Selected text:
How do you grow an online community for what traditionally has been an offline brand? How do you choose which social platforms to be active on, and how do you measure and make sense of it all?
These are some of the questions we asked Doug Harbrecht, director of new media for Kiplinger.com, the fastest growing Web site in the investing/personal finance magazine space.
Harbrecht joined Kiplinger in 2006 from BusinessWeek Online, where he was executive editor and prior to that, senior editor and online news editor.
Your title is Director of New Media for Kiplinger.com. What exactly does that entail? Take us through a typical day.
Essentially I’m responsible for all things digital and online for Kiplinger.com.
That includes organizing and bringing content to the website, working with the magazine and closely with Kiplinger editors to showcase our editors digitally.
It involves strategy, and under that rubric is also business development.
Our managing editor does the day to day part of the editorial process. Our business manager does budgeting and fiscal stuff. My primary role is to make sure we are growing and presenting what we do in the best possible way.
Tell us a bit about Kiplinger.com’s social media efforts to date.
We have very active social media efforts going on. We’re on Twitter, we have a Facebook page. We work regularly with Digg and Reddit to feature interesting content. We’re up to 1,500 Facebook fans and 6,000 Twitter followers. Our feeds on those platforms are purely content. We don’t do contests, sweepstakes or anything like that.
What is Kiplinger.com doing to “measure” its new media efforts? What are you measuring, and why?

Problem A:
In the Kiplinger.com interview, which publication did Harbrecht leave to join Kiplinger in 2006?
Problem B:
Please return everything in the Kiplinger.com interview from "How do you grow" down to "a typical day.", copied word for word.

Records provided:
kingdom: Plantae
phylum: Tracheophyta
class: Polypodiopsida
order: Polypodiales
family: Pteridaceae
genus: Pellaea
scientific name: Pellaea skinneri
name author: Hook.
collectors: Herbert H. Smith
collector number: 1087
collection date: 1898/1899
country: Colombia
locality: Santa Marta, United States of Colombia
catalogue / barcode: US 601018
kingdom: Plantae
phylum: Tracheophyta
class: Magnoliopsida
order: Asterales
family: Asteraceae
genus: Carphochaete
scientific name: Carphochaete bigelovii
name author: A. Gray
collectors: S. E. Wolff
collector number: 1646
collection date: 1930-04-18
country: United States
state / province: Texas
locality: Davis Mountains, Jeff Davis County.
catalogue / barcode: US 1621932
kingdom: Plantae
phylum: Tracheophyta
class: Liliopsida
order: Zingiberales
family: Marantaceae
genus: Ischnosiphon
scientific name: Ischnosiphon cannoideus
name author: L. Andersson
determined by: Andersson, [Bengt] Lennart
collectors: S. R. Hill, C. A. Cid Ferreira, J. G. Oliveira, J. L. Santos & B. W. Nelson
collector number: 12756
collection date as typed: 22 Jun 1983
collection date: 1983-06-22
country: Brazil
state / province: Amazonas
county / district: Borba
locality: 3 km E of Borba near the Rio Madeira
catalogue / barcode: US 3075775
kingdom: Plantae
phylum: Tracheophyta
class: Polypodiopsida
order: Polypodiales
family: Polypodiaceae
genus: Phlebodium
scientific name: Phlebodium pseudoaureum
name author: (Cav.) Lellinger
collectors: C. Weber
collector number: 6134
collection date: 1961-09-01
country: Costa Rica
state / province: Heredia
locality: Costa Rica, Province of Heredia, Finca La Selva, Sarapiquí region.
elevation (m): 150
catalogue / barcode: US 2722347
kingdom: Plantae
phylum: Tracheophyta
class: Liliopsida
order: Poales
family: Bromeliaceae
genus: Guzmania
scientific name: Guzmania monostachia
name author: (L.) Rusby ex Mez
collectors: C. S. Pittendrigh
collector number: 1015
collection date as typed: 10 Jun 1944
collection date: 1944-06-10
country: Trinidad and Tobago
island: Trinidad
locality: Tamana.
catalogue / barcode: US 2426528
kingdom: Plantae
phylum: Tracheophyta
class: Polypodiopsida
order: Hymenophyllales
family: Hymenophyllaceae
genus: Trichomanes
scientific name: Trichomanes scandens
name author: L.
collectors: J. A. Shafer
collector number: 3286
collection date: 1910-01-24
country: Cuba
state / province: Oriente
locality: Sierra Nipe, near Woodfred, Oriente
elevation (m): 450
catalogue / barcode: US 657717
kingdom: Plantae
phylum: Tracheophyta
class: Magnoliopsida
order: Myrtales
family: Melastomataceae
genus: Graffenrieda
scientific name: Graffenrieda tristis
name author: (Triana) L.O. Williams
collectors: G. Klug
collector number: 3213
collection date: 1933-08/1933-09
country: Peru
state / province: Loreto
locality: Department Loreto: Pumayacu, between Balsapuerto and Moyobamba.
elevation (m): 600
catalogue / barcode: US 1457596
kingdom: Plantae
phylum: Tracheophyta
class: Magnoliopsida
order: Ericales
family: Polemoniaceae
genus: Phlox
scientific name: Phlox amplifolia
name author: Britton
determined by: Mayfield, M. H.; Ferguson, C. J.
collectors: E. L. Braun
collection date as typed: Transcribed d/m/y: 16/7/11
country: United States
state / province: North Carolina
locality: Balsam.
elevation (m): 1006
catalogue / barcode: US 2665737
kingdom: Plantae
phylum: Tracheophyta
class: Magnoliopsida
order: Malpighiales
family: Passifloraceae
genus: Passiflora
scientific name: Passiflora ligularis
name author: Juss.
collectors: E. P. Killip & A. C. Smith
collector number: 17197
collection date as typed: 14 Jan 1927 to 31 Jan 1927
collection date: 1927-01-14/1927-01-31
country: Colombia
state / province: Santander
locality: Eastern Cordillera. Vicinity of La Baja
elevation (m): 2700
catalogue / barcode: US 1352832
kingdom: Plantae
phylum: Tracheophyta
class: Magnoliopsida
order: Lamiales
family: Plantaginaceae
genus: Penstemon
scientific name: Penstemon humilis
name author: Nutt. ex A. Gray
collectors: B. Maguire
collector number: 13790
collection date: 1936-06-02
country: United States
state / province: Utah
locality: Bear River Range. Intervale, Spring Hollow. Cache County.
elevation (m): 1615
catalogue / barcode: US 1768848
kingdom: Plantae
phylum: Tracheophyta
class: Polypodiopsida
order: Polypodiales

Problem solution A:
BusinessWeek Online

Problem solution B:
How do you grow an online community for what traditionally has been an offline brand? How do you choose which social platforms to be active on, and how do you measure and make sense of it all?
These are some of the questions we asked Doug Harbrecht, director of new media for Kiplinger.com, the fastest growing Web site in the investing/personal finance magazine space.
Harbrecht joined Kiplinger in 2006 from BusinessWeek Online, where he was executive editor and prior to that, senior editor and online news editor.
Your title is Director of New Media for Kiplinger.com. What exactly does that entail? Take us through a typical day.